9.2 StopReplicaCommand处理流程

 

当broker stop或用户删除某replica时,KafkaServer会接受到StopReplicaRequest指令,此时会调用ReplicaManager的stopReplicas函数:
 
  1. def stopReplicas(stopReplicaRequest: StopReplicaRequest): (mutable.Map[TopicAndPartition, Short], Short) = {

  2. replicaStateChangeLock synchronized {

  3. val responseMap = new collection.mutable.HashMap[TopicAndPartition, Short]

  4. if(stopReplicaRequest.controllerEpoch < controllerEpoch) {

  5. stateChangeLogger.warn("Broker %d received stop replica request from an old controller epoch %d."

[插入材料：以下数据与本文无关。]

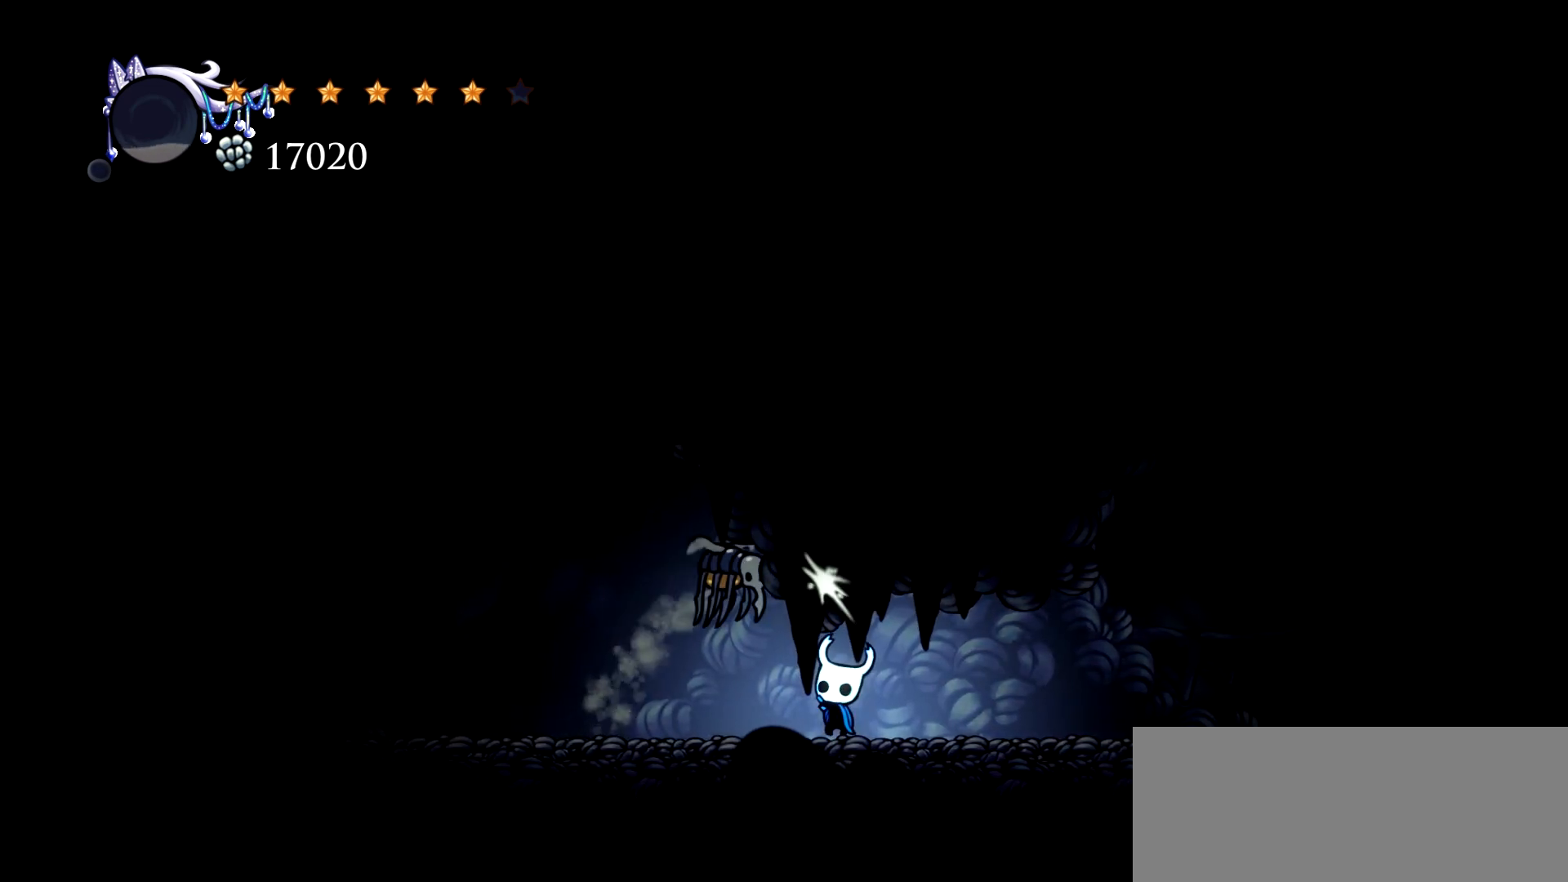
{"keys": ["up"], "events": [[83, "x", "up"], [183, "x", "down"], [283, "x", "up"]]}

  6. .format(localBrokerId, stopReplicaRequest.controllerEpoch) +

  7. " Latest known controller epoch is %d " + controllerEpoch)

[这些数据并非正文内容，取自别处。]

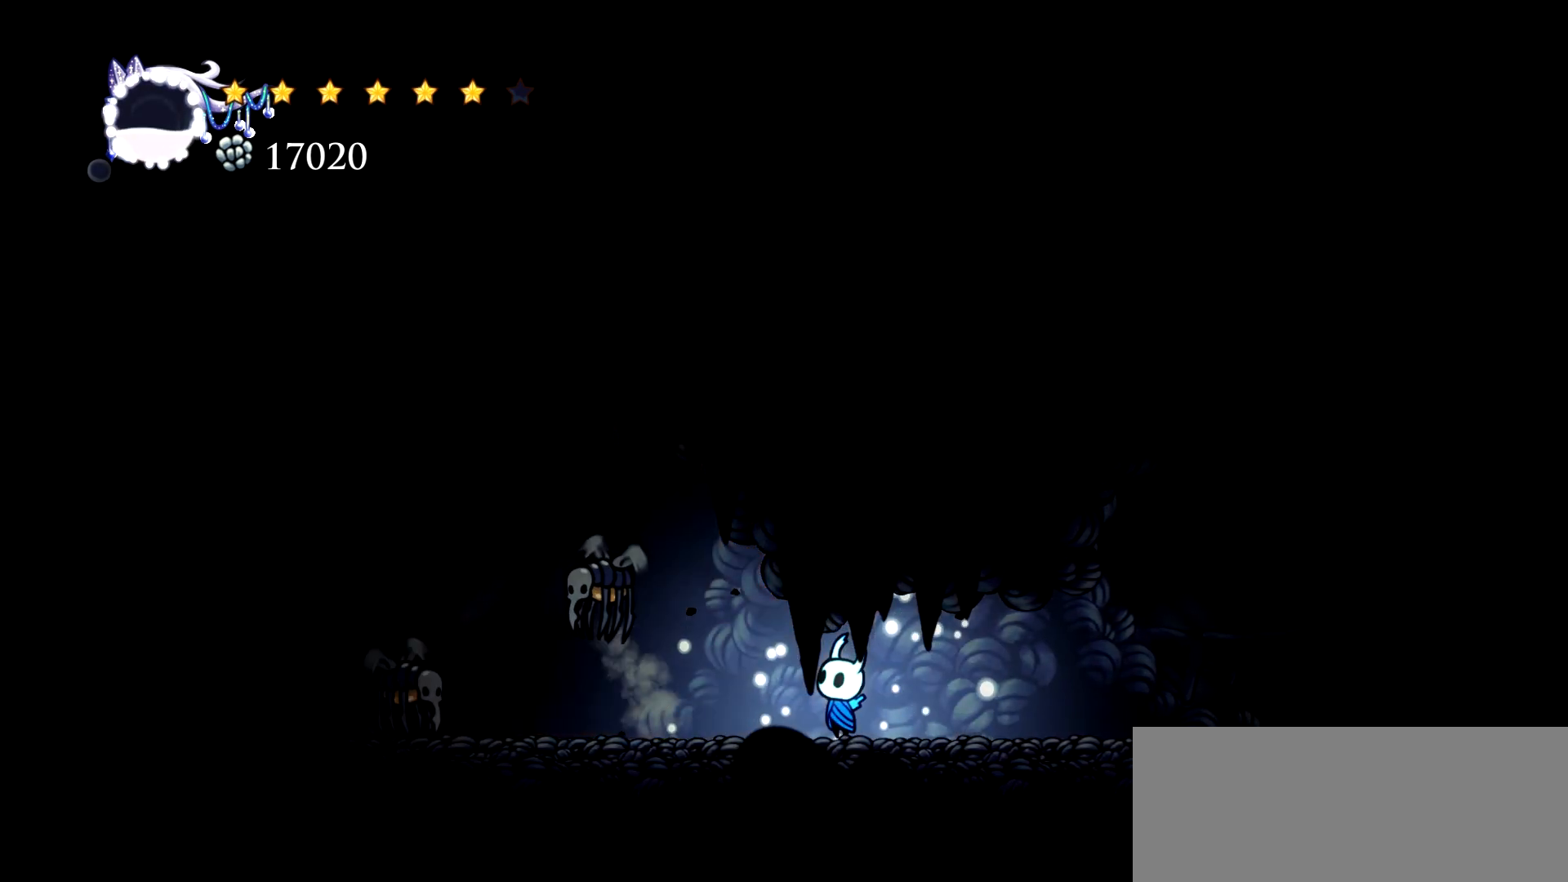
{"keys": ["up"], "events": [[250, "left", "down"], [300, "left", "up"]]}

  8. (responseMap, ErrorMapping.StaleControllerEpochCode)

  9. } else {

  10. controllerEpoch = stopReplicaRequest.controllerEpoch

  11. // First stop fetchers for all partitions, then stop the corresponding replicas

  12. // 先通过FetcherManager停止相关partition的Fetcher线程

  13. replicaFetcherManager.removeFetcherForPartitions(stopReplicaRequest.partitions.map(r => TopicAndPartition(r.topic, r.partition)))

  14. for(topicAndPartition <- stopReplicaRequest.partitions){

  15. // 然后针对不同的 topicAndPartition stop 副本

  16. val errorCode = stopReplica(topicAndPartition.topic, topicAndPartition.partition, stopReplicaRequest.deletePartitions)

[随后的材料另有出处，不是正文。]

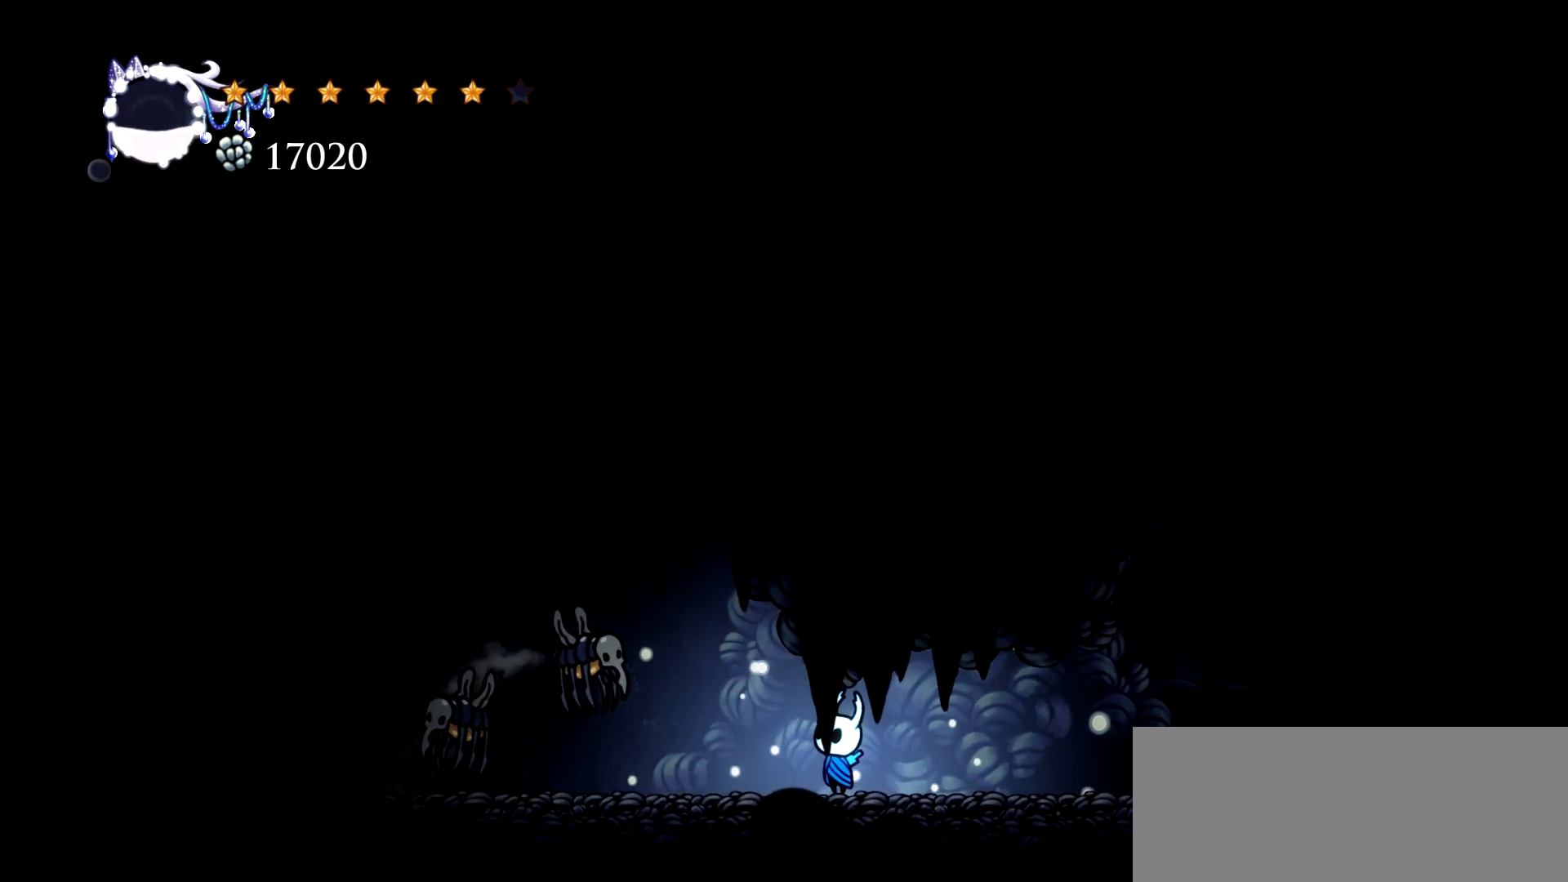
{"keys": ["up", "x"], "events": [[500, "x", "down"]]}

  17. responseMap.put(topicAndPartition, errorCode)

  18. }

  19. (responseMap, ErrorMapping.NoError)

  20. }

  21. }

  22. }

stopReplica在很多情况下是不需要真正删除replica的,比如宕机
 
  1. def stopReplica(topic: String, partitionId: Int, deletePartition: Boolean): Short = {

  2. stateChangeLogger.trace("Broker %d handling stop replica (delete=%s) for partition [%s,%d]".format(localBrokerId,

  3. deletePartition.toString, topic, partitionId))

  4. val errorCode = ErrorMapping.NoError

  5. getPartition(topic, partitionId) match {

  6. case Some(partition) =>

  7. if(deletePartition) { // 仅仅在deletePartition=true时,才会真正删除该partition

  8. val removedPartition = allPartitions.remove((topic, partitionId))

  9. if (removedPartition != null)

  10. removedPartition.delete() // this will delete the local log

  11. }

  12. case None =>

  13. // Delete log and corresponding folders in case replica manager doesn't hold them anymore.

  14. // This could happen when topic is being deleted while broker is down and recovers.

  15. if(deletePartition) {

  16. val topicAndPartition = TopicAndPartition(topic, partitionId)

  17.  
  18. if(logManager.getLog(topicAndPartition).isDefined) {

  19. logManager.deleteLog(topicAndPartition)

  20. }

  21. }

  22. stateChangeLogger.trace("Broker %d ignoring stop replica (delete=%s) for partition [%s,%d] as replica doesn't exist on broker"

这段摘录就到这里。